​ Can someone help me with this calculus question please?

a)

\(f'(x) \text{ is }\left\{\begin{matrix}\text{positive}\\\text{negative}\end{matrix}\right\}\text{ when }f(x)\text{ is }\left\{\begin{matrix}\text{strictly increasing}\\\text{strictly decreasing}\end{matrix}\right\}.\)

\(\implies f(x) \text{ is strictly increasing on the interval }(-\infty, 1)\cup (3, \infty)\text{ and strictly decreasing on the interval } (1, 3).\)

 

What about when x = 1 or x = 3?

 

Let ε be an arbitrary constant, infinitesmally small.

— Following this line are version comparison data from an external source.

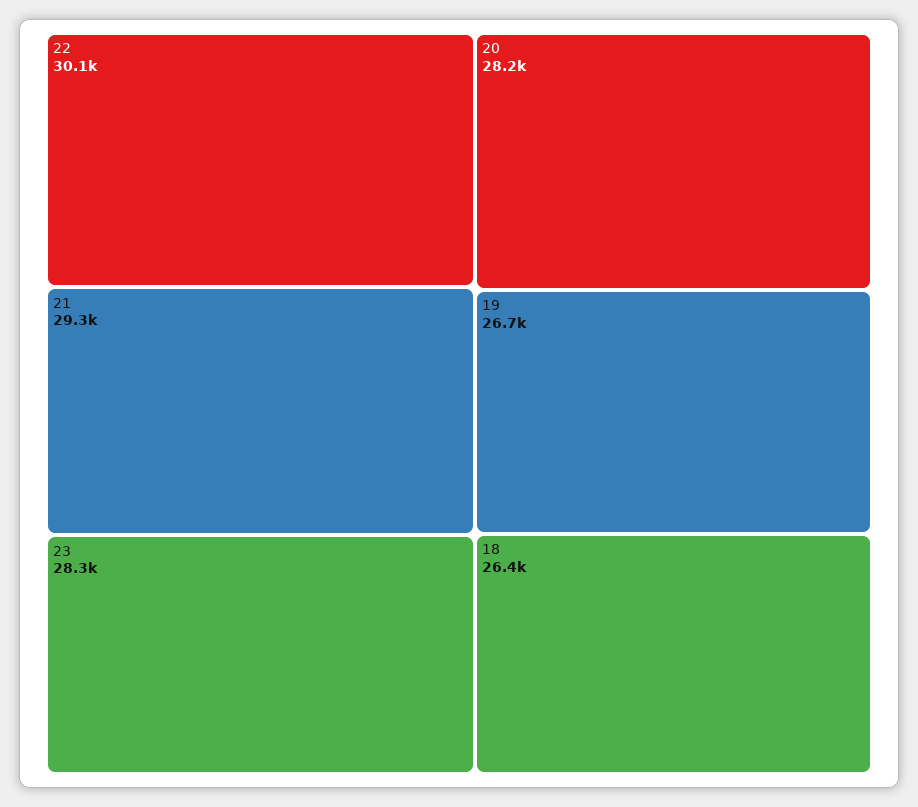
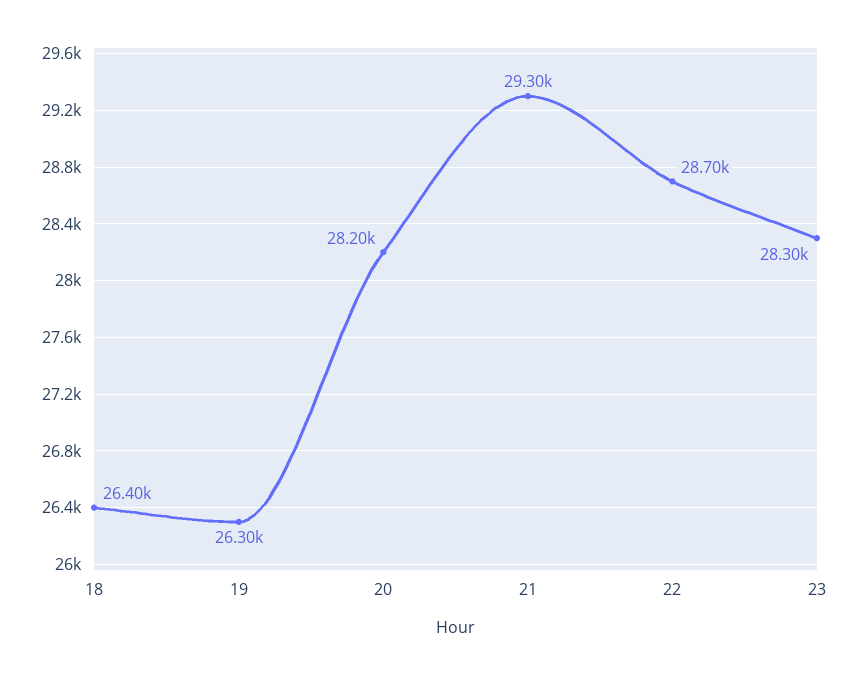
  {
-   "22": 30100,
+   "22": 28700,
    "21": 29300,
    "23": 28300,
    "20": 28200,
-   "19": 26700,
+   "19": 26300,
    "18": 26400
  }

\(f'(1 -\varepsilon) > 0\text{ and }f'(1 + \varepsilon) < 0\)

At x = 1, local maximum of f(x) occurs.

 

\(f'(3 -\varepsilon) < 0\text{ and }f'(3 + \varepsilon) > 0\)

At x = 3, local minimum of f(x) occurs.

 

\(f'(x) \text{ is }\left\{\begin{matrix}\text{increasing}\\\text{decreasing}\\\text{constant}\end{matrix}\right\}\text{ when }f(x)\text{ }\left\{\begin{matrix}\text{is convex}\\\text{is concave}\\\text{has a point of inflexion}\end{matrix}\right\}.\)

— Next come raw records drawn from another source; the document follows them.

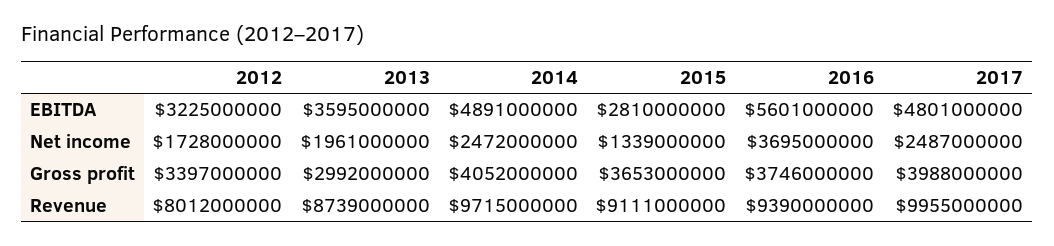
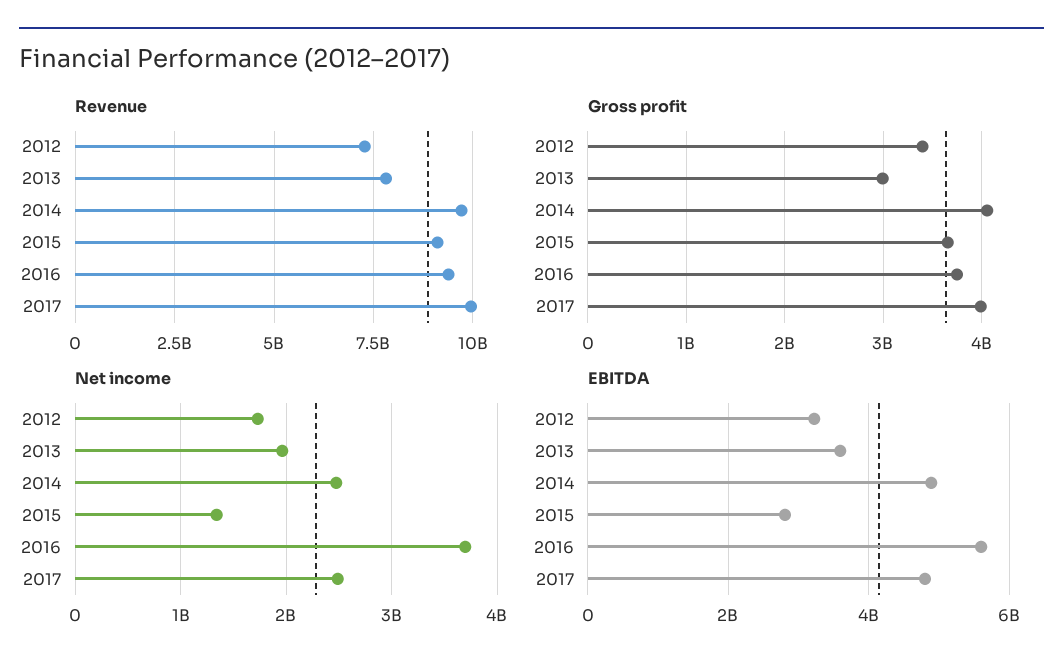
  {
    "EBITDA": {
      "2012": 3225000000,
      "2013": 3595000000,
      "2014": 4891000000,
      "2015": 2810000000,
      "2016": 5601000000,
      "2017": 4801000000
    },
    "Net income": {
      "2012": 1728000000,
      "2013": 1961000000,
      "2014": 2472000000,
      "2015": 1339000000,
      "2016": 3695000000,
      "2017": 2487000000
    },
    "Gross profit": {
      "2012": 3397000000,
      "2013": 2992000000,
      "2014": 4052000000,
      "2015": 3653000000,
      "2016": 3746000000,
      "2017": 3988000000
    },
    "Revenue": {
-     "2012": 8012000000,
+     "2012": 7250000000,
-     "2013": 8739000000,
+     "2013": 7750000000,
      "2014": 9715000000,
      "2015": 9111000000,
      "2016": 9390000000,
      "2017": 9955000000
    }
  }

\(\implies f(x) \text{ is concave on the interval } (-\infty, 2)\text{ and is convex on the interval }(2, \infty).\)

\(\text{Point of inflexion of }f(x)\text{ occurs at } x =2.\)

 

b)

\(f'(x) \text{ is }\left\{\begin{matrix}\text{increasing}\\\text{decreasing}\\\text{constant}\end{matrix}\right\}\text{ when }f''(x)\text{ is }\left\{\begin{matrix}\text{positive}\\\text{negative}\\\text{0}\end{matrix}\right\}.\)

\(\implies f''(x) \text{ is negative on the interval } (-\infty, 2)\text{ and is positive on the interval }(2, \infty).\)

\(f''(2) = 0\)